Peter F. Buckley1,2, Brian J. Miller2, Douglas S. Lehrer3 and David J. Castle4
2 Department of Psychiatry, Medical College of Georgia, 997 St Sebastian Way, Augusta, GA 30912
3 Wright State University Boonshoft School of Medicine and the Wallace-Kettering Neuroscience Institute
4 ST. Vincent's Health and the University of Melbourne

1 To whom correspondence should be addressed; tel: 706-721-6719, e-mail: pbuckley{at}mcg.edu.

Psychiatric comorbidities are common among patients with schizophrenia. Substance abuse comorbidity predominates. Anxiety and depressive symptoms are also very common throughout the course of illness, with an estimated prevalence of 15% for panic disorder, 29% for posttraumatic stress disorder, and 23% for obsessive-compulsive disorder. It is estimated that comorbid depression occurs in 50% of patients, and perhaps (conservatively) 47% of patients also have a lifetime diagnosis of comorbid substance abuse. This article chronicles these associations, examining whether these comorbidities are "more than chance" and might represent (distinct) phenotypes of schizophrenia.

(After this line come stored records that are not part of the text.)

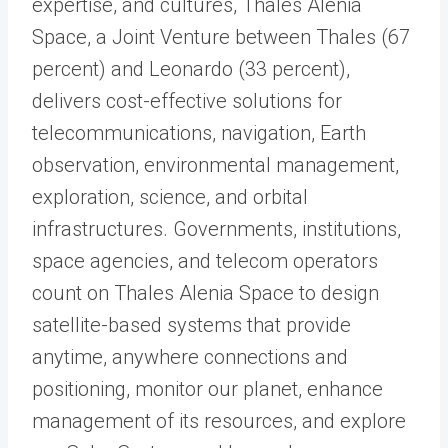
expertise, and cultures, Thales Alenia
Space, a Joint Venture between Thales (67
percent) and Leonardo (33 percent),
delivers cost-effective solutions for
telecommunications, navigation, Earth
observation, environmental management,
exploration, science, and orbital
infrastructures. Governments, institutions,
space agencies, and telecom operators
count on Thales Alenia Space to design
satellite-based systems that provide
anytime, anywhere connections and
positioning, monitor our planet, enhance
management of its resources, and explore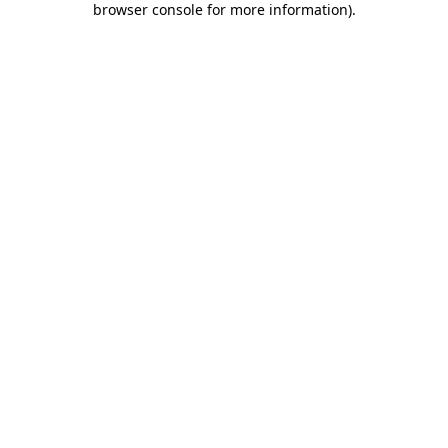
browser console for more information)
.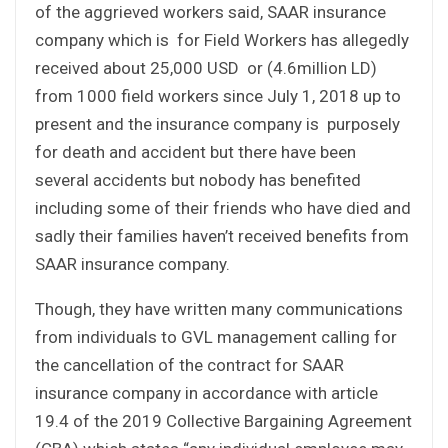
of the aggrieved workers said, SAAR insurance
company which is for Field Workers has allegedly
received about 25,000 USD or (4.6million LD)
from 1000 field workers since July 1, 2018 up to
present and the insurance company is purposely
for death and accident but there have been
several accidents but nobody has benefited
including some of their friends who have died and
sadly their families haven’t received benefits from
SAAR insurance company.
Though, they have written many communications
from individuals to GVL management calling for
the cancellation of the contract for SAAR
insurance company in accordance with article
19.4 of the 2019 Collective Bargaining Agreement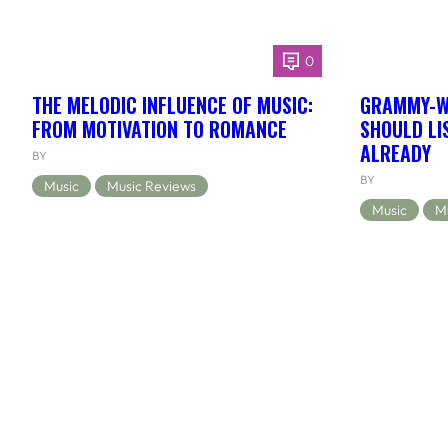
0
THE MELODIC INFLUENCE OF MUSIC:
GRAMMY-WI
FROM MOTIVATION TO ROMANCE
SHOULD LIS
ALREADY
BY
BY
Music
Music Reviews
Music
M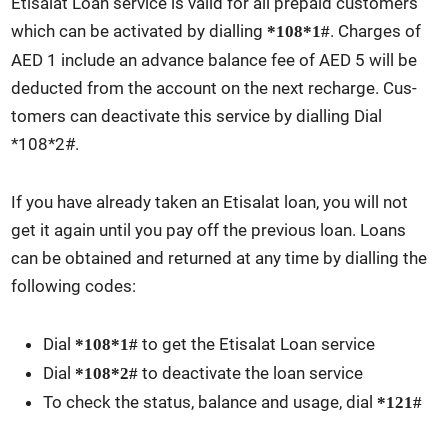
Eti­salat Loan ser­vice is valid for all pre­paid cus­tomers
which can be acti­vat­ed by dialling
. Charges of
*108*1#
AED 1 include an advance bal­ance fee of AED 5 will be
deduct­ed from the account on the next recharge. Cus­
tomers can deac­ti­vate this ser­vice by dialling Dial
*108*2#.
If you have already tak­en an Eti­salat loan, you will not
get it again until you pay off the pre­vi­ous loan. Loans
can be obtained and returned at any time by dialling the
fol­low­ing codes:
Dial
to get the Eti­salat Loan ser­vice
*108*1#
Dial
to deac­ti­vate the loan ser­vice
*108*2#
To check the sta­tus, bal­ance and usage, dial
*121#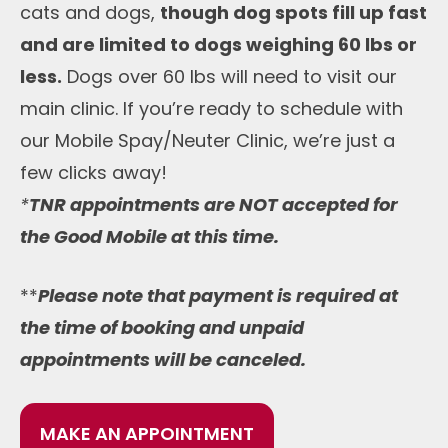
cats and dogs,
though dog spots fill up fast
and are limited to dogs weighing 60 lbs or
less.
Dogs over 60 lbs will need to visit our
main clinic. If you’re ready to schedule with
our Mobile Spay/Neuter Clinic, we’re just a
few clicks away!
*
TNR appointments are NOT accepted for
the Good Mobile at this time.
**
Please note that payment is required at
the time of booking and unpaid
appointments will be canceled.
MAKE AN APPOINTMENT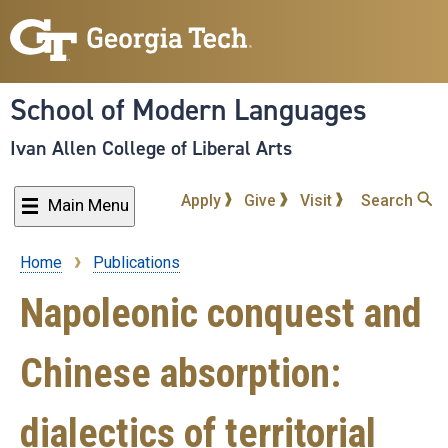
Skip
to
main
content
School of Modern Languages
Ivan Allen College of Liberal Arts
Apply
Give
Visit
Search
Main Menu
Home
Publications
Breadcrumb
Napoleonic conquest and
Chinese absorption:
dialectics of territorial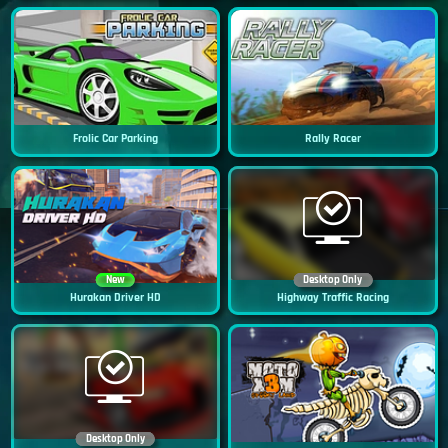
Frolic Car Parking
Rally Racer
New
Desktop Only
Hurakan Driver HD
Highway Traffic Racing
Desktop Only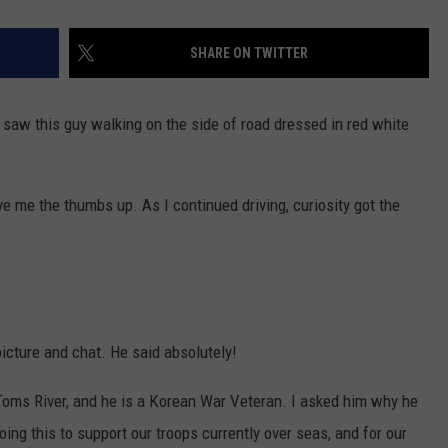
SHARE ON TWITTER
I saw this guy walking on the side of road dressed in red white
e me the thumbs up. As I continued driving, curiosity got the
 picture and chat. He said absolutely!
Toms River, and he is a Korean War Veteran. I asked him why he
doing this to support our troops currently over seas, and for our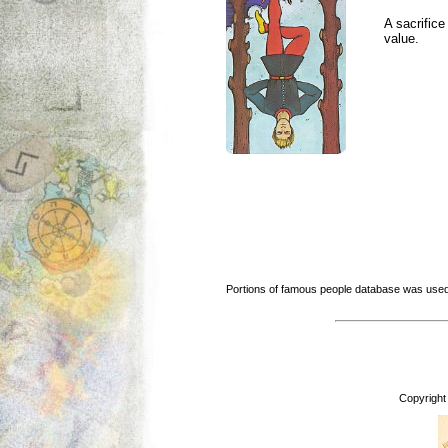
A sacrific
value.
Portions of famous people database was used
Copyright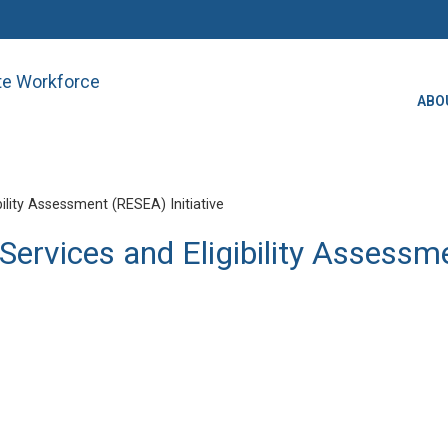
ate Workforce
ABO
lity Assessment (RESEA) Initiative
ervices and Eligibility Assessme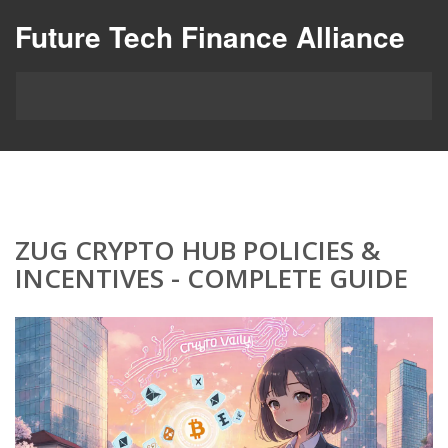
Future Tech Finance Alliance
ZUG CRYPTO HUB POLICIES &
INCENTIVES - COMPLETE GUIDE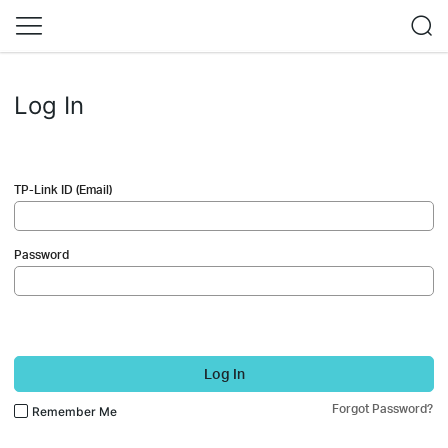
Log In
TP-Link ID (Email)
Password
Log In
Forgot Password?
Remember Me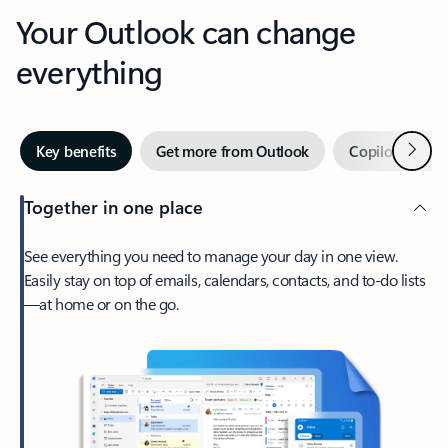
Your Outlook can change
everything
Next
Key benefits
Get more from Outlook
Copilot in Out
Together in one place
See everything you need to manage your day in one view.
Easily stay on top of emails, calendars, contacts, and to-do lists
—at home or on the go.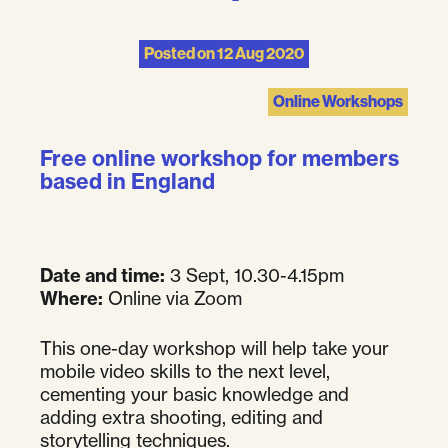
Posted on
12 Aug 2020
Online Workshops
Free online workshop for members
based in England
Date and time:
3 Sept, 10.30-4.15pm
Where:
Online via Zoom
This one-day workshop will help take your
mobile video skills to the next level,
cementing your basic knowledge and
adding extra shooting, editing and
storytelling techniques.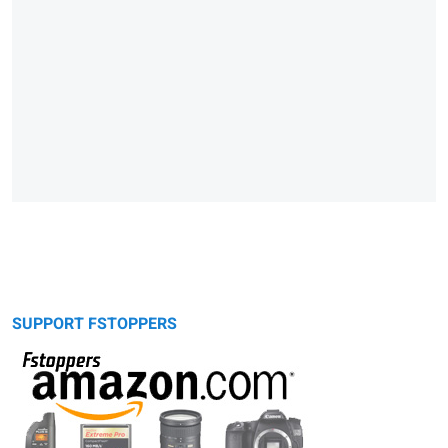
SUPPORT FSTOPPERS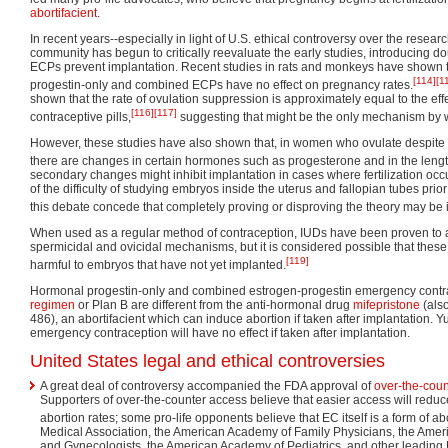
abortifacient
.
In recent years--especially in light of U.S. ethical controversy over the research
community has begun to critically reevaluate the early studies, introducing do
ECPs prevent implantation. Recent studies in rats and monkeys have shown t
[114]
[1
progestin-only and combined ECPs have no effect on pregnancy rates.
shown that the rate of ovulation suppression is approximately equal to the e
[116]
[117]
contraceptive pills,
suggesting that might be the only mechanism by 
However, these studies have also shown that, in women who ovulate despite 
there are changes in certain hormones such as progesterone and in the length
secondary changes might inhibit implantation in cases where fertilization o
of the difficulty of studying embryos inside the uterus and fallopian tubes prior
this debate concede that completely proving or disproving the theory may be 
When used as a regular method of contraception, IUDs have been proven to a
spermicidal and ovicidal mechanisms, but it is considered possible that th
[119]
harmful to embryos that have not yet implanted.
Hormonal progestin-only and combined estrogen-progestin emergency contr
regimen
or Plan B are different from the anti-hormonal drug
mifepristone
(als
486), an abortifacient which can induce abortion if taken after implantation. 
emergency contraception will have no effect if taken after implantation.
United States legal and ethical controversies
A great deal of controversy accompanied the FDA approval of
over-the-coun
Supporters of over-the-counter access believe that easier access will red
abortion rates; some pro-life opponents believe that EC itself is a form of ab
Medical Association, the American Academy of Family Physicians, the Ameri
and Gynecologists, the American Academy of Pediatrics, and other leading 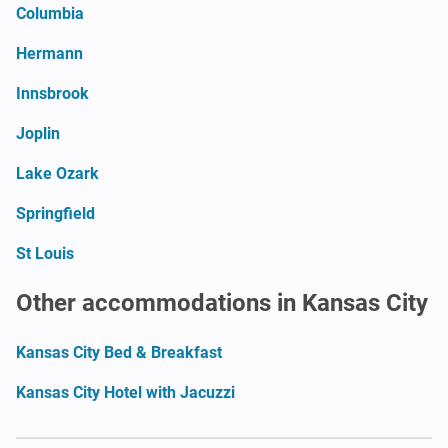
Columbia
Hermann
Innsbrook
Joplin
Lake Ozark
Springfield
St Louis
Other accommodations in Kansas City
Kansas City Bed & Breakfast
Kansas City Hotel with Jacuzzi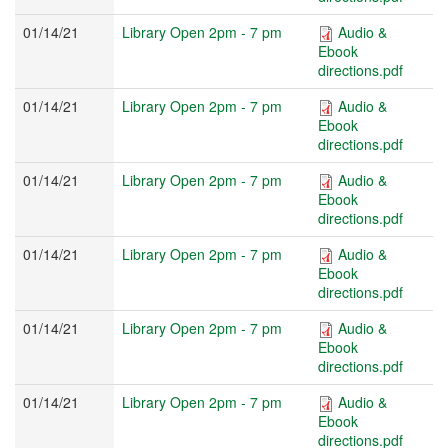
01/14/21
Library Open 2pm - 7 pm
Audio &
Ebook
directions.pdf
01/14/21
Library Open 2pm - 7 pm
Audio &
Ebook
directions.pdf
01/14/21
Library Open 2pm - 7 pm
Audio &
Ebook
directions.pdf
01/14/21
Library Open 2pm - 7 pm
Audio &
Ebook
directions.pdf
01/14/21
Library Open 2pm - 7 pm
Audio &
Ebook
directions.pdf
01/14/21
Library Open 2pm - 7 pm
Audio &
Ebook
directions.pdf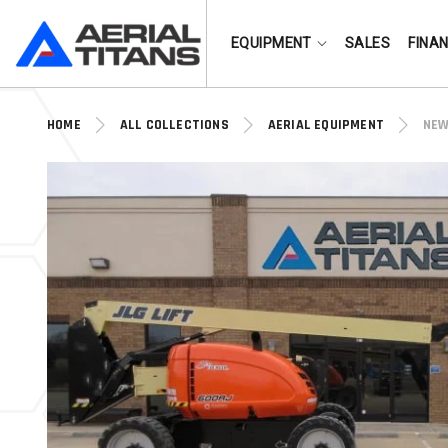
(855) 490-2662
EQUIPMENT
SALES
FINA
HOME
ALL COLLECTIONS
AERIAL EQUIPMENT
NEW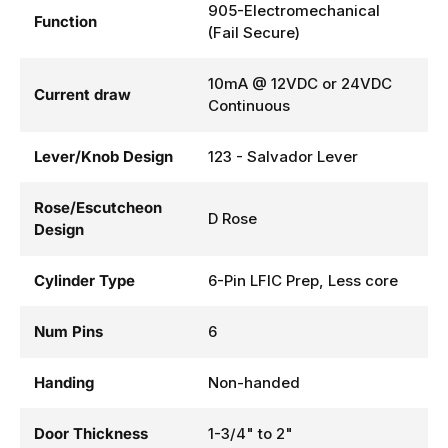
905-Electromechanical
Function
(Fail Secure)
10mA @ 12VDC or 24VDC
Current draw
Continuous
Lever/Knob Design
123 - Salvador Lever
Rose/Escutcheon
D Rose
Design
Cylinder Type
6-Pin LFIC Prep, Less core
Num Pins
6
Handing
Non-handed
Door Thickness
1-3/4" to 2"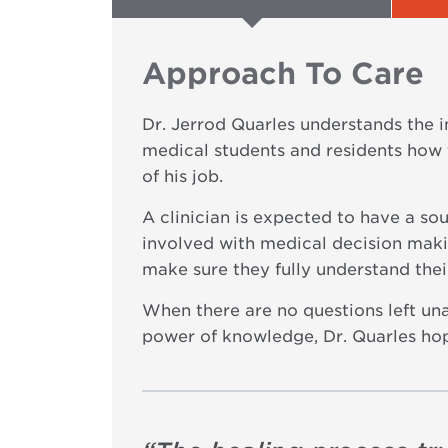
Approach To Care
Dr. Jerrod Quarles understands the 
medical students and residents how 
of his job.
A clinician is expected to have a so
involved with medical decision makin
make sure they fully understand the
When there are no questions left una
power of knowledge, Dr. Quarles hop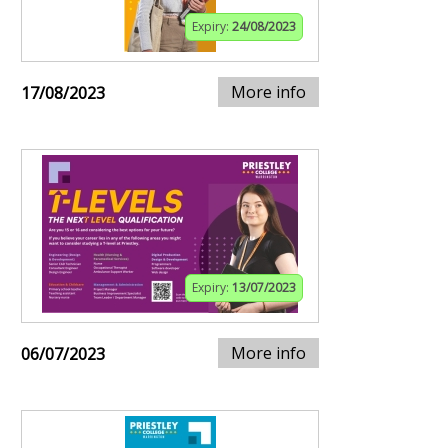
Expiry:
24/08/2023
More info
17/08/2023
Expiry:
13/07/2023
More info
06/07/2023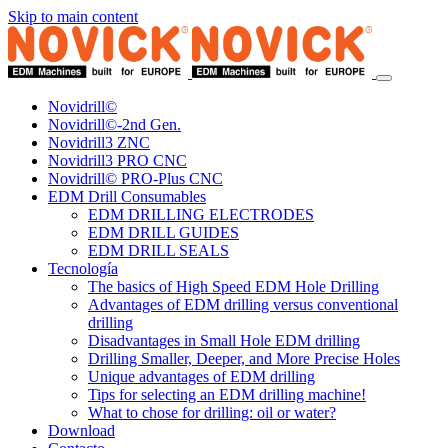
Skip to main content
Novidrill©
Novidrill©-2nd Gen.
Novidrill3 ZNC
Novidrill3 PRO CNC
Novidrill© PRO-Plus CNC
EDM Drill Consumables
EDM DRILLING ELECTRODES
EDM DRILL GUIDES
EDM DRILL SEALS
Tecnología
The basics of High Speed EDM Hole Drilling
Advantages of EDM drilling versus conventional
drilling
Disadvantages in Small Hole EDM drilling
Drilling Smaller, Deeper, and More Precise Holes
Unique advantages of EDM drilling
Tips for selecting an EDM drilling machine!
What to chose for drilling: oil or water?
Download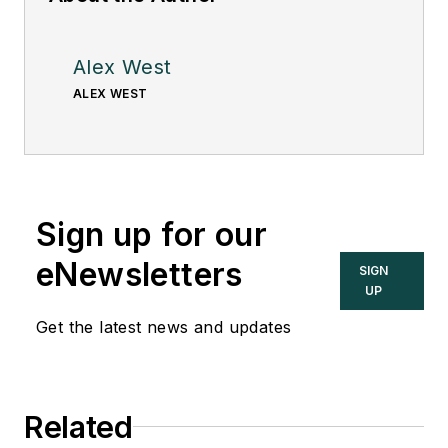
Alex West
ALEX WEST
Sign up for our
eNewsletters
SIGN
UP
Get the latest news and updates
Related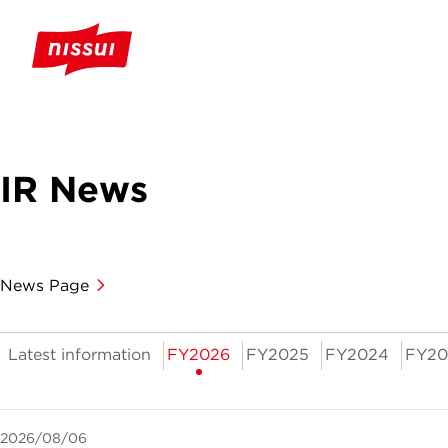
IR News
News Page
Latest information
FY2026
FY2025
FY2024
FY20
2026/08/06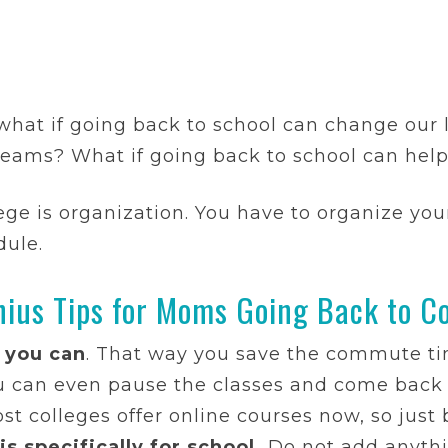
 what if going back to school can change our 
dreams? What if going back to school can hel
ge is organization. You have to organize your
dule.
nius Tips for Moms Going Back to Co
 you can
. That way you save the commute ti
u can even pause the classes and come back 
 colleges offer online courses now, so just b
s specifically for school.
Do not add anythin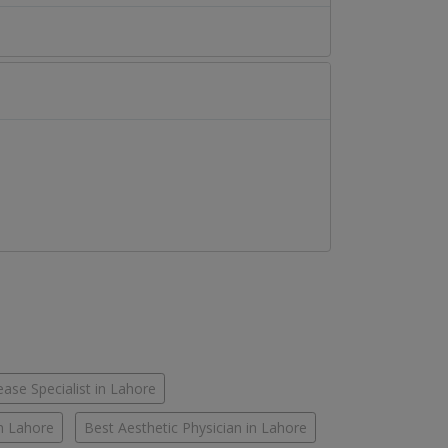
ease Specialist in Lahore
in Lahore
Best Aesthetic Physician in Lahore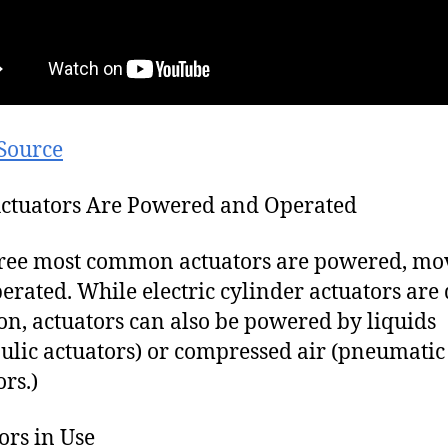
Source
ctuators Are Powered and Operated
ree most common actuators are powered, mo
erated. While electric cylinder actuators are 
, actuators can also be powered by liquids
ulic actuators) or compressed air (pneumatic
ors.)
ors in Use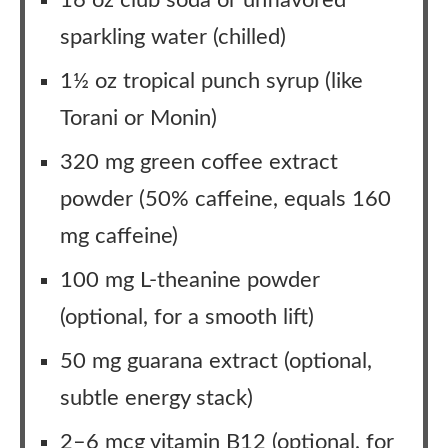
16 oz club soda or unflavored
sparkling water (chilled)
1½ oz tropical punch syrup (like
Torani or Monin)
320 mg green coffee extract
powder (50% caffeine, equals 160
mg caffeine)
100 mg L-theanine powder
(optional, for a smooth lift)
50 mg guarana extract (optional,
subtle energy stack)
2–6 mcg vitamin B12 (optional, for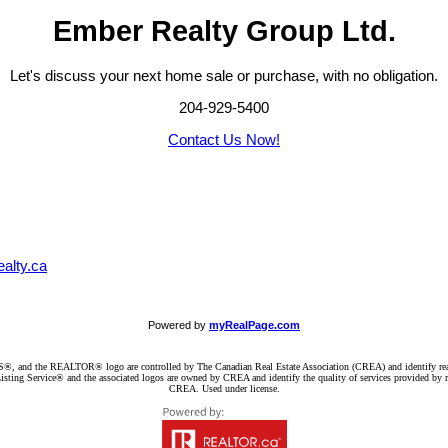
Ember Realty Group Ltd.
Let's discuss your next home sale or purchase, with no obligation.
204-929-5400
Contact Us Now!
alty.ca
Powered by
myRealPage.com
d the REALTOR® logo are controlled by The Canadian Real Estate Association (CREA) and identify real e
ng Service® and the associated logos are owned by CREA and identify the quality of services provided by re
CREA. Used under license.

Among the anxiety disorders, the evidence at present is most abundant for an association with obsessive-compulsive disorder. Additional studies in newly diagnosed antipsychotic-naive patients and their first-degree relatives and searches for genetic and environmental risk factors are needed to replicate preliminary findings and further investigate these associations.